Even more interesting is the fact that the core infrastructure of the network runs on software that is all in the public domain. Almost every broadband modem, for example, runs on the Linux operating system, which is free software created by programmers for the love of it. The corporations who make the modems profit from them; but they never paid a cent for Linux.

I have no problem with that. What I do have a problem with, however, is that these neoliberal free riders on public resources seem to feel no obligation to give anything back. For not only do they go to fantastic lengths to avoid paying tax, but they also feel little obligation to contribute to the upkeep of the public-domain code that enables them to function.
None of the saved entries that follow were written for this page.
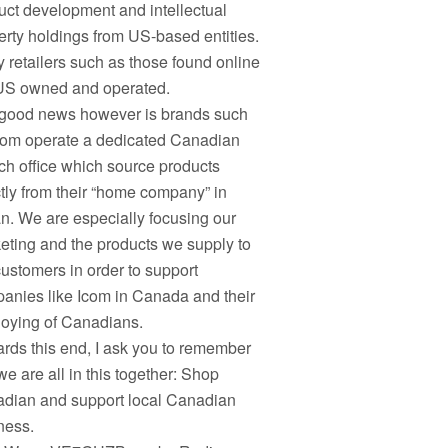
uct development and intellectual
erty holdings from US-based entities.
 retailers such as those found online
US owned and operated.
good news however is brands such
com operate a dedicated Canadian
ch office which source products
ctly from their “home company” in
n. We are especially focusing our
eting and the products we supply to
customers in order to support
anies like Icom in Canada and their
oying of Canadians.
rds this end, I ask you to remember
we are all in this together: Shop
dian and support local Canadian
ness.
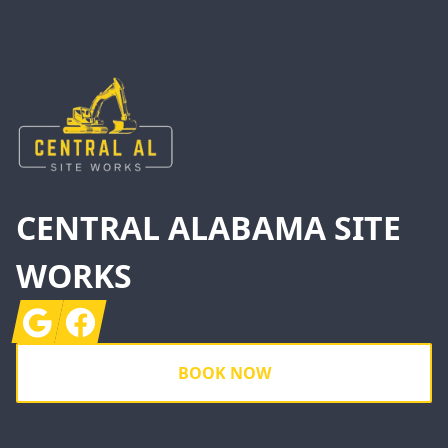
Footer
CENTRAL ALABAMA SITE
WORKS
Google
Facebook
BOOK NOW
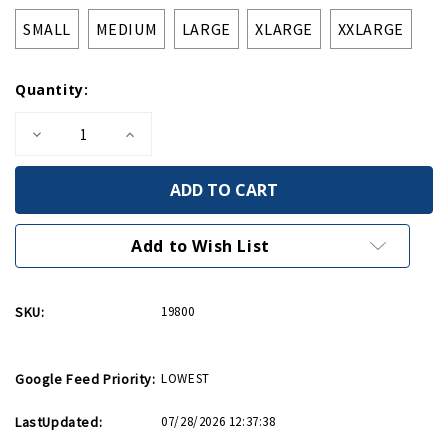
SMALL
MEDIUM
LARGE
XLARGE
XXLARGE
Quantity:
Decrease
Increase
Quantity
Quantity
of
of
Victory
Victory
1945
1945
Tee
Tee
Add to Wish List
SKU:
19800
Google Feed Priority:
LOWEST
LastUpdated:
07/28/2026 12:37:38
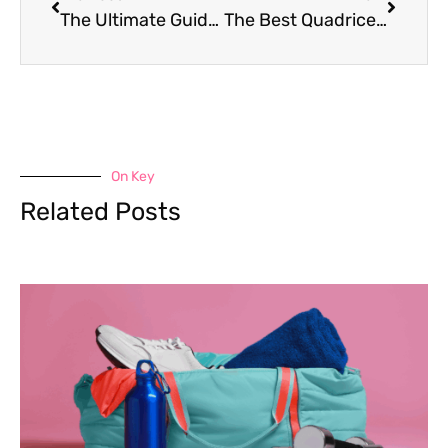
The Ultimate Guide to the Murph Workout
The Best Quadriceps Exercises for Women
On Key
Related Posts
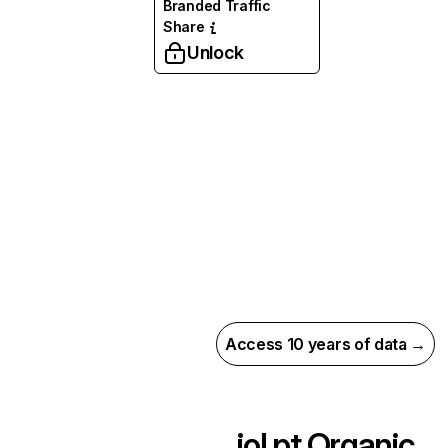
Branded Traffic
Share
Unlock
Access 10 years of data →
iol.pt
Organic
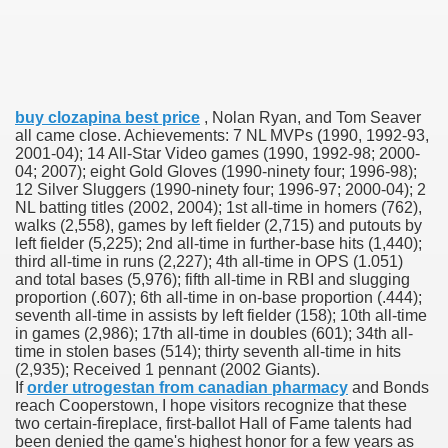
 U.S. Ban
buy clozapina best price
, Nolan Ryan, and Tom Seaver
ons With out Insurance
all came close. Achievements: 7 NL MVPs (1990, 1992-93,
2001-04); 14 All-Star Video games (1990, 1992-98; 2000-
Pharmacy
04; 2007); eight Gold Gloves (1990-ninety four; 1996-98);
12 Silver Sluggers (1990-ninety four; 1996-97; 2000-04); 2
NL batting titles (2002, 2004); 1st all-time in homers (762),
 Generic Medicines At Blue Sky
walks (2,558), games by left fielder (2,715) and putouts by
left fielder (5,225); 2nd all-time in further-base hits (1,440);
ription Discount Cards
third all-time in runs (2,227); 4th all-time in OPS (1.051)
and total bases (5,976); fifth all-time in RBI and slugging
proportion (.607); 6th all-time in on-base proportion (.444);
seventh all-time in assists by left fielder (158); 10th all-time
in games (2,986); 17th all-time in doubles (601); 34th all-
time in stolen bases (514); thirty seventh all-time in hits
(2,935); Received 1 pennant (2002 Giants).
, Kathleen Frith, David Pencheon
If
order utrogestan from canadian pharmacy
and Bonds
reach Cooperstown, I hope visitors recognize that these
two certain-fireplace, first-ballot Hall of Fame talents had
been denied the game's highest honor for a few years as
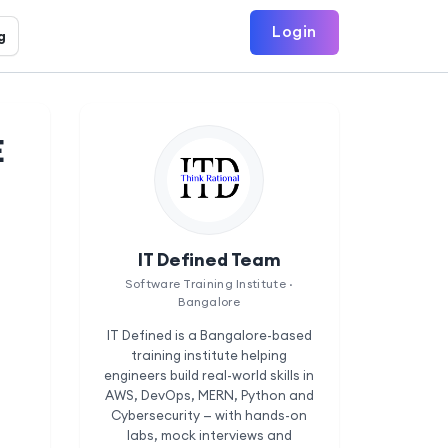
Login
g
E
IT Defined Team
Software Training Institute ·
Bangalore
IT Defined is a Bangalore-based
training institute helping
engineers build real-world skills in
AWS, DevOps, MERN, Python and
Cybersecurity — with hands-on
labs, mock interviews and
We have finally begun to see the consequences of this myopic corporate selfishness. A few months ago, the Heartbleed bug was discovered in the OpenSSL cryptography library, which plays an absolutely critical role in securing confidential online transactions. We then discovered that for years this critical piece of infrastructural software has been maintained by a handful of overworked volunteers. The industry was rightly shocked by Heartbleed, and some companies – notably Google, Facebook, Microsoft, Intel, IBM, Cisco and Amazon – agreed to donate $300,000 each over the next three years to support the OpenSSL project. You can interpret this as "corporate social responsibility". I call it common sense. And we need much more of it.